In verse 4674, a messenger of the fairy queen reveals to Lanzelet his origins and his name. Lanzelet learns that he is King Arthur's nephew, who he then decides to visit. Valerin tries to kidnap Queen Ginover (Guinevere), however Lanzelet challenges him to a duel in which Valerin yields. Arthur's court celebrates his victory. Lanzelet then rushes to seek vengeance on the dwarf who whipped him in front of the Pluris fortress. He is made prisoner by the Queen of Pluris, whom he ends up marrying.

Meanwhile, one of the fairy queen's messengers makes the women of the court try on an enchanted coat in order to prove their fidelity toward their husbands. Lanzelet's wife, Princess Iblis, is the only person the coat fits perfectly. At the end of a tournament, in which Lanzelet proves himself very cunning, Walwein, Karjet (Gaheris), Erec and Tristant (Tristan) manage to free him.

In verses 6563 to 7444, Ginover is taken by Valerin who brings her to his castle. To be able to rescue the queen, King Arthur's court calls upon the services of Malduc the magician. Malduc, in exchange, requests that Erec and Walwein be given to him, which the king reluctantly accepts. Valerin's castle is seized, he is killed, and the queen is released.

Up until verse 8468, Erec and Walwein are tortured by Malduc. Lanzelet sets out on a mission to rescue them. Malduc is killed, but his daughter is kept safe as she prevented the knights from being killed by the magician. A celebration in King Arthur's court follows.

Lanzelet kisses a dragon who turns out to be Elidia, victim of a curse that was lifted by the kiss. In doing so, Lanzelet becomes the most gallant knight in the court. Having become a knight and an accomplished husband, he exercises his right to sovereignty in his father’s kingdom. It is then that he regains the throne of Genewis as well as his mother.

The story ends with Lanzelet's return to King Arthur's court, where he chooses to become the lord of the kingdom of his wife Iblis. A lavish coronation ceremony takes place in the capital, Dodone. After a long and joyful reign, Lanzelet and Iblis die on the same day, and the three kingdoms are shared equally among their three children.
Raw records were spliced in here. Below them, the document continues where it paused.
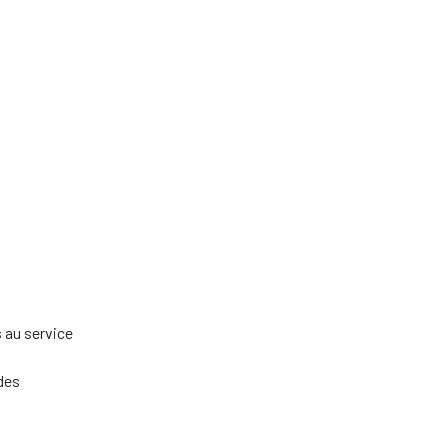
s au service
 des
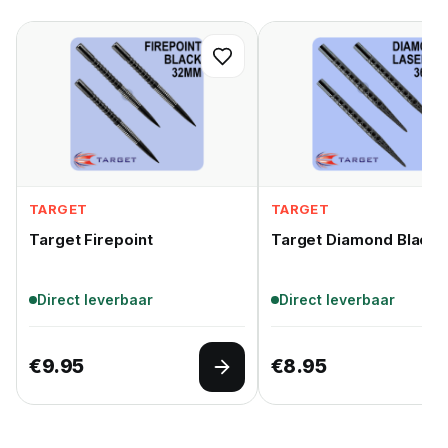
TARGET
TARGET
Target Firepoint
Target Diamond Black
Direct leverbaar
Direct leverbaar
€
9.95
€
8.95
Opties selecteren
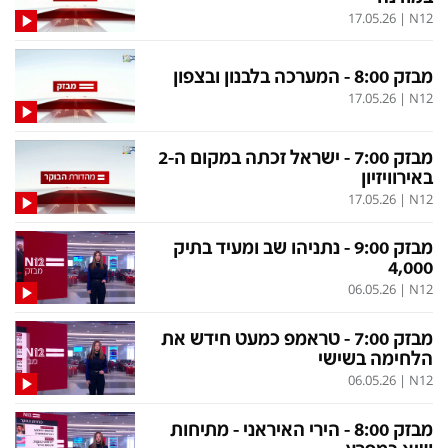
17.05.26
|
N12
תכניות חדשות 12
מבזק 8:00 - המערכה בלבנון ובצפון
17.05.26
|
N12
המהדורה המרכזית
אולפן שישי
שבע
חדשות סוף השבוע
מבזק 7:00 - ישראל זכתה במקום ה-2
באירוויזיון
שש עם
המהדורה הצעירה
17.05.26
|
N12
חמש עם רפי רשף
מבזקים
מבזק 9:00 - נתניהו שב ומעיד בתיק
מהדורה ראשונה
מהדורות מלאות
4,000
06.05.26
|
N12
12 בצוהריים
מבזק 7:00 - טראמפ כמעט חידש את
הלחימה בשישי
הגדרות
פנו אלינו
06.05.26
|
N12
מדיניות פרטיות
צרו קשר
מבזק 8:00 - הירי האיראני - מתיחות
תנאי שימוש
המייל האדום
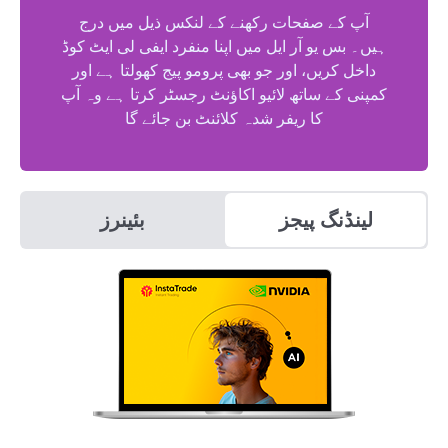
آپ کے صفحات رکھنے کے لنکس ذیل میں درج
ہیں۔ بس یو آر ایل میں اپنا منفرد ایفی لی ایٹ کوڈ
داخل کریں، اور جو بھی پرومو پیج کھولتا ہے اور
کمپنی کے ساتھ لائیو اکاؤنٹ رجسٹر کرتا ہے وہ آپ
کا ریفر شدہ کلائنٹ بن جائے گا
لینڈنگ پیجز
بئینرز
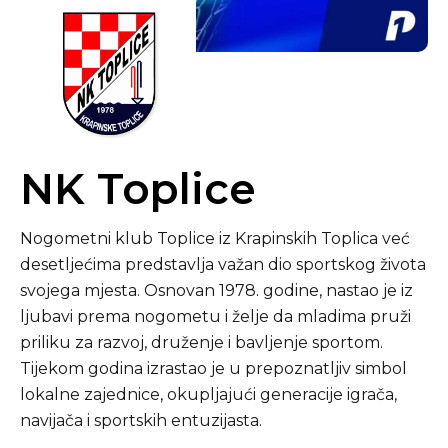
NK Toplice
Nogometni klub Toplice iz Krapinskih Toplica već
desetljećima predstavlja važan dio sportskog života
svojega mjesta. Osnovan 1978. godine, nastao je iz
ljubavi prema nogometu i želje da mladima pruži
priliku za razvoj, druženje i bavljenje sportom.
Tijekom godina izrastao je u prepoznatljiv simbol
lokalne zajednice, okupljajući generacije igrača,
navijača i sportskih entuzijasta.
The story is then followed by an epilogue.

==Lanzelet, "the hero without hang-ups"==

The Doppelwegstruktur principle, meaning a double-path structure, is usually present in Arthurian novels. In the first track, the hero fights, obtains a reputation and gets married. Once his reputation is established, he "rests on his laurels"; he is so satisfied with his achievements that he makes no effort to improve until a moral dilemma arises, as it happened to Erec in Erec and Enide. Erec stops caring about his knightly duties, and focuses all his attention on his romantic life. A rumour about him being a mediocre knight spreads. It is here that we see the plot's second path: the hero regains his status and is able to balance his private life with his responsibilities as a knight.

The Doppelwegstruktur does not exist in Lanzelet. There is linearity in the narrative from beginning to end. Lanzelet does not lose his reputation, he is the "krisenloser Held" [hero without hang-ups]. Volker Mertens introduced the notion of a "hero without hang-ups". Linearity is represented in the novel in many aspects, such as Lanzelet’s consecutive marriages. Each marriage happens regardless of the previous one. Lanzelet leaves Galagandreiz daughter, he marries Ade, who then leaves him in the Castle of the Dead episode. He is still married to Ade when he kills Iweret and marries Iblis. He is also still married to Iblis when he is forced to marry the Queen of Pluris. Lanzelet does not question his own actions; he simply gets on with his life.

==Bibliography==
- Lacy, Norris J. (1991). The New Arthurian Encyclopedia. New York: Garland. ISBN 0-8240-4377-4.
- Ulrich von Zatzikhoven; Kerth, Thomas (translator), with additional notes by Kenneth G. T. Webster and Roger Sherman Loomis (2005). Lanzelet. Columbia University Press. ISBN 0-231-12869-X.